Premier Miton Global Sustainable Growth Fund Manager
Adapt or mitigate?
It looks like we are not on track to prevent climate warming occurring over the next century. As a result, we need to focus our plans for living on a warmer planet by switching financing efforts towards climate adaption, rather than mitigation.
Increasing the focus on climate adaptation highlights risks such as the increased likelihood of flooding and extreme heat events. These extreme climate events drive out the requirement for capital investment in the built environment such as infrastructure projects and building retrofits. These challenges also extend into the agriculture sector, where naturally there will be both winners and losers from climate changes.
Loss and damage
‘Loss and damage’ are on the COP27 agenda. This is a UN related concept where the richer, more developed countries are asked to provide support to countries who are directly impacted by climate change. This would cover low lying island states like Haiti and Kiribati and those most at risk from drier, warmer climates such as Yemen and the better economically positioned UAE. The concept being built on here is a ‘just transition’ that is fair for all communities globally.
With COP27 being hosted in the African continent for the first time in six years, the target to provide $100bn of climate finance to the developing world has never been fully delivered and quite rightly should be highlighted by the hosts.
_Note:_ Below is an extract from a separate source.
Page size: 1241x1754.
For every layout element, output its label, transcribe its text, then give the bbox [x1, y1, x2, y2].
A key challenge that will be tabled is how the scale of climate-related investment that Africa needs will be funded. This capital investment is required across sectors including infrastructure, education and lines of finance for businesses. The debate here will centre around what role for development banks, such as the World Bank, can play here.
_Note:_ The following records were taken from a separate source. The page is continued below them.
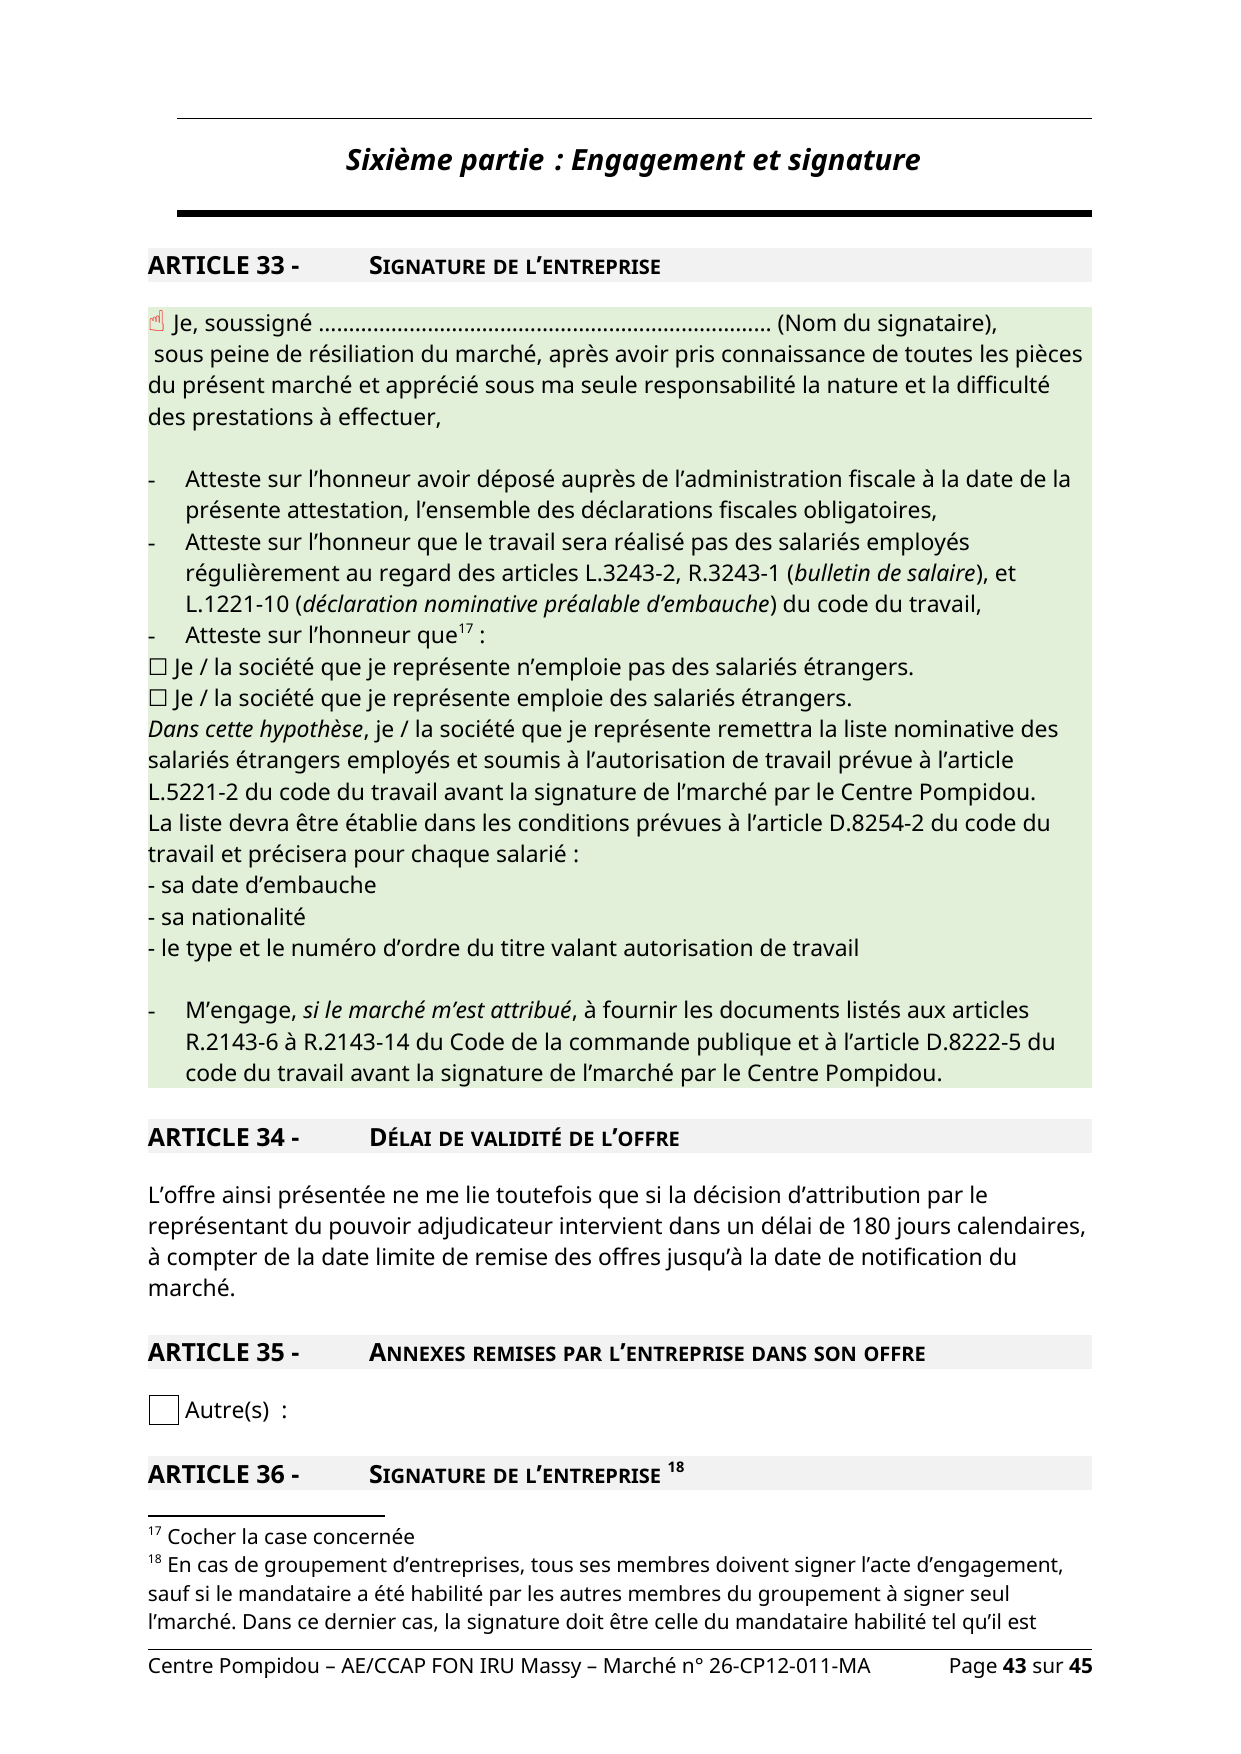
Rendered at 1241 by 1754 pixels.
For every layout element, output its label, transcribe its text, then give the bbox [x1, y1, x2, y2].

subtitle Annexes remises par l’entreprise dans son offre [148, 1335, 1092, 1369]
list Atteste sur l’honneur avoir déposé auprès de l’administration fiscale à la date de la présente attestation, l’ensemble des déclarations fiscales obligatoires, [148, 463, 1092, 526]
text Je, soussigné ………………………………………………………………… (Nom du signataire), [148, 307, 1092, 338]
text Dans cette hypothèse, je / la société que je représente remettra la liste nominative des salariés étrangers employés et soumis à l’autorisation de travail prévue à l’article L.5221-2 du code du travail avant la signature de l’marché par le Centre Pompidou. [148, 713, 1092, 807]
text - le type et le numéro d’ordre du titre valant autorisation de travail [148, 932, 1092, 963]
subtitle Délai de validité de l’offre [148, 1119, 1092, 1153]
text L’offre ainsi présentée ne me lie toutefois que si la décision d’attribution par le représentant du pouvoir adjudicateur intervient dans un délai de 180 jours calendaires, à compter de la date limite de remise des offres jusqu’à la date de notification du marché. [148, 1178, 1092, 1303]
text ☐ Je / la société que je représente n’emploie pas des salariés étrangers. [148, 651, 1092, 682]
subtitle Signature de l’entreprise [148, 248, 1092, 282]
text - sa nationalité [148, 901, 1092, 932]
list Atteste sur l’honneur que le travail sera réalisé pas des salariés employés régulièrement au regard des articles L.3243-2, R.3243-1 (bulletin de salaire), et L.1221-10 (déclaration nominative préalable d’embauche) du code du travail, [148, 526, 1092, 619]
text - sa date d’embauche [148, 869, 1092, 901]
text sous peine de résiliation du marché, après avoir pris connaissance de toutes les pièces du présent marché et apprécié sous ma seule responsabilité la nature et la difficulté des prestations à effectuer, [148, 338, 1092, 432]
text La liste devra être établie dans les conditions prévues à l’article D.8254-2 du code du travail et précisera pour chaque salarié : [148, 807, 1092, 869]
list Atteste sur l’honneur que : [148, 619, 1092, 651]
title Sixième partie : Engagement et signature [177, 119, 1092, 210]
text Autre(s) : [148, 1394, 1092, 1425]
text ☐ Je / la société que je représente emploie des salariés étrangers. [148, 682, 1092, 713]
list M’engage, si le marché m’est attribué, à fournir les documents listés aux articles R.2143-6 à R.2143-14 du Code de la commande publique et à l’article D.8222-5 du code du travail avant la signature de l’marché par le Centre Pompidou. [148, 994, 1092, 1088]
subtitle Signature de l’entreprise [148, 1456, 1092, 1490]
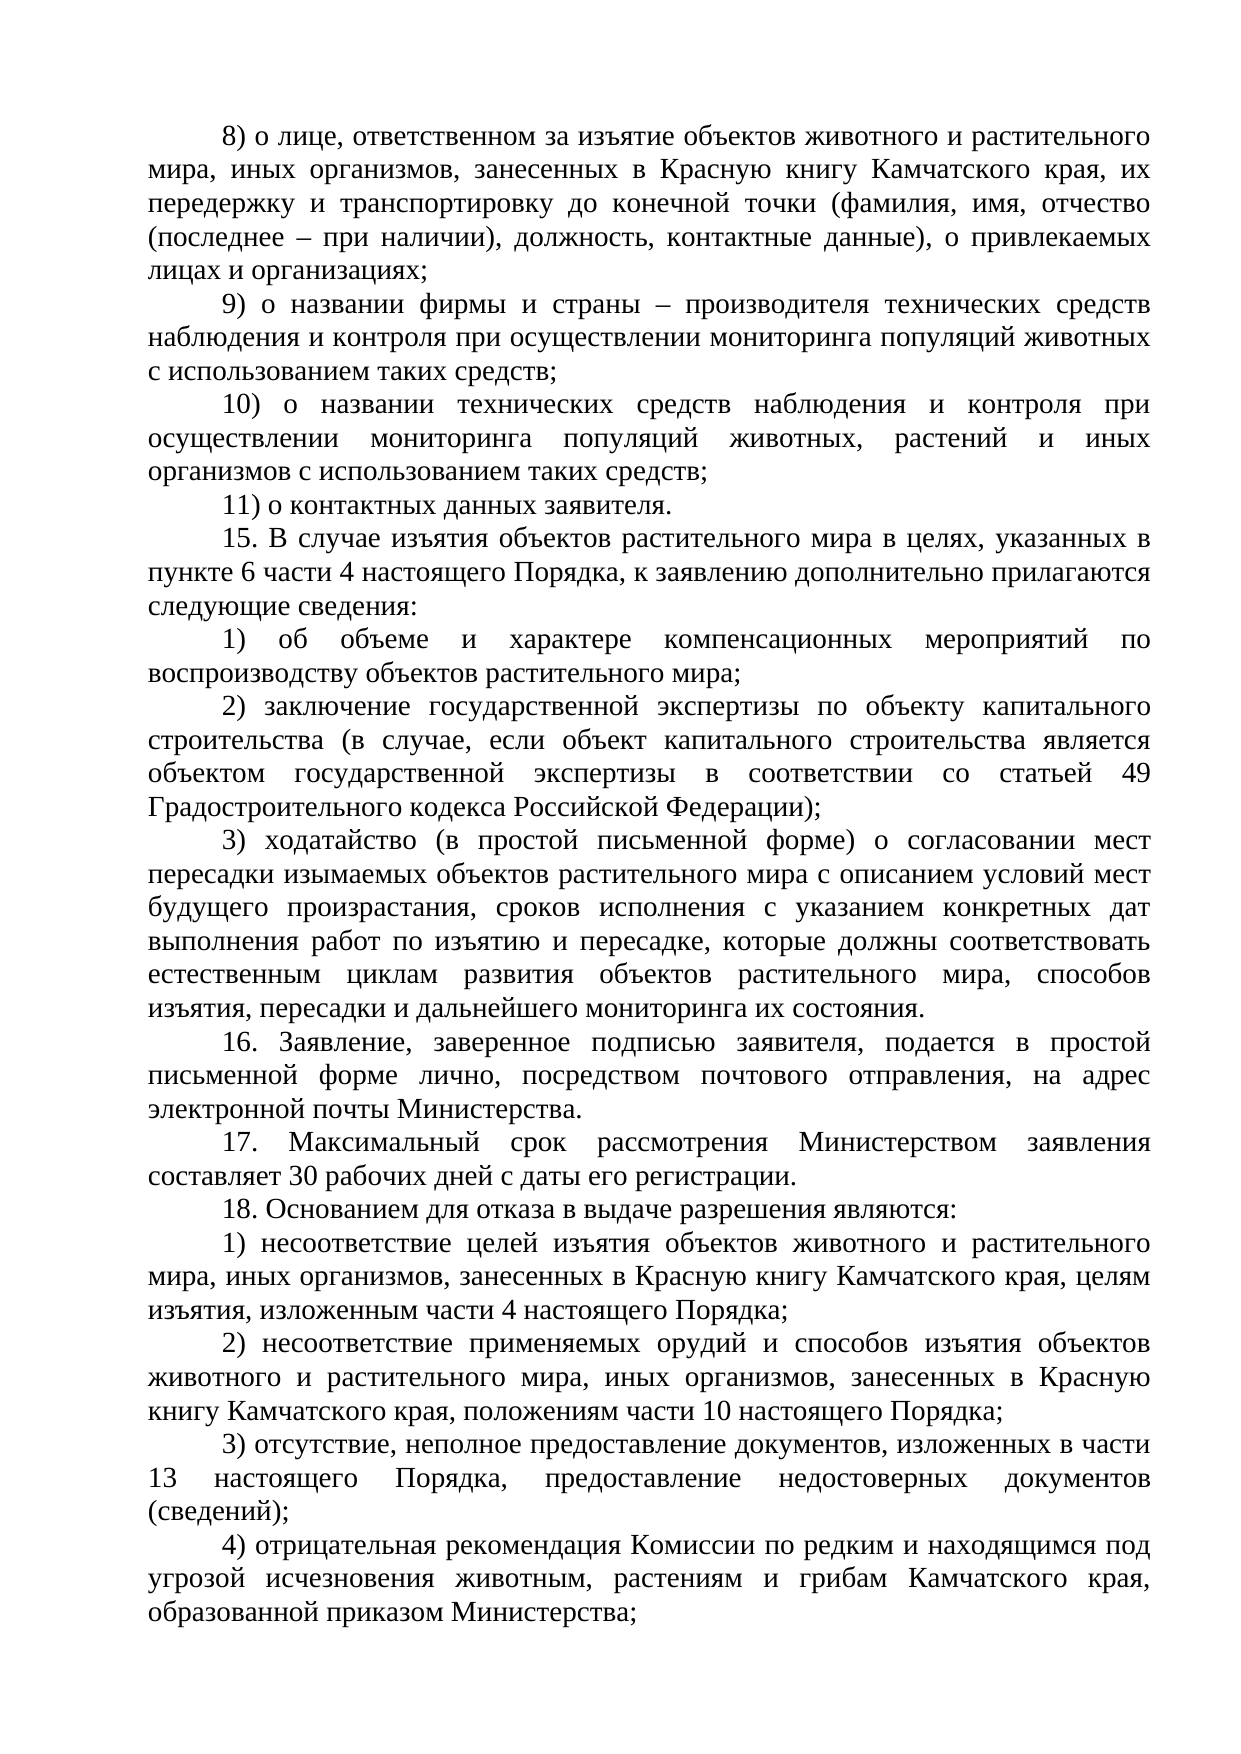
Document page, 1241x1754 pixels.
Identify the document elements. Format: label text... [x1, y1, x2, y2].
The Paris climate agreement
The Paris agreement is a legally binding agreement on climate change, it was adopted by 196 parties at COP21 in Paris and the outcome was an agreement for these counties to review and strengthen their climate plans.
The reality is this agreement has not been acted on, with just 22 countries revising their plans, Australia particularly standing out for making meaningful changes. The Australian Government has introduced the Climate Change Bill 2022. The bill legislates the nation’s commitment to reduce greenhouse gas emissions by 43% below 2005 levels by 2030 and net zero by 2050.
When we look at the private sector though, globally more companies are committing to net zero and carbon emissions targets. This trend is an important demonstration of company’s managing and reducing climate risk across their businesses, as well as responding to increased awareness and pressure from their own shareholders. The existence of these targets is often the result of long engagement projects, such as Climate Action 100+. Climate Action 100+ is an investor-led initiative to ensure the world’s largest corporate greenhouse gas emitters take necessary action on climate change.
Shifts in the geo-political landscape
The Russian invasion of Ukraine has led to huge increases in fossil fuel prices with oil (WTI Crude) moving to over $100 per barrel in 2022. Alongside this Europe has made a clear commitment to end the imports of gas and in the US the Inflation Reduction Act has reduced the costs of green energy infrastructure investment.
In both Europe and the US, governments are looking to accelerate the transition to green energy, having moved wind and solar power from nascent and expensive a decade ago to mainstream and low cost today. These government actions will have a significant impact on the landscape for renewable energy with a focus on developing and rolling out innovation across batteries, hydrogen and electricity grids.
Reasons to be positive
Globally we may not be on track for a material reduction of carbon emission, but we must celebrate the progress that has been made.
We have seen the expansion of renewable energy capacity, the popularity of electric vehicles and development of recycling of materials such as batteries. With global regulatory support for implementation of climate risk reporting, we are seeing an increase in non-financial corporate reporting across the supply chain and a significant number of net zero carbon commitments by companies demonstrating that we are making progress.
At COP27 in Egypt we hope to see positive talks backed up by positive actions.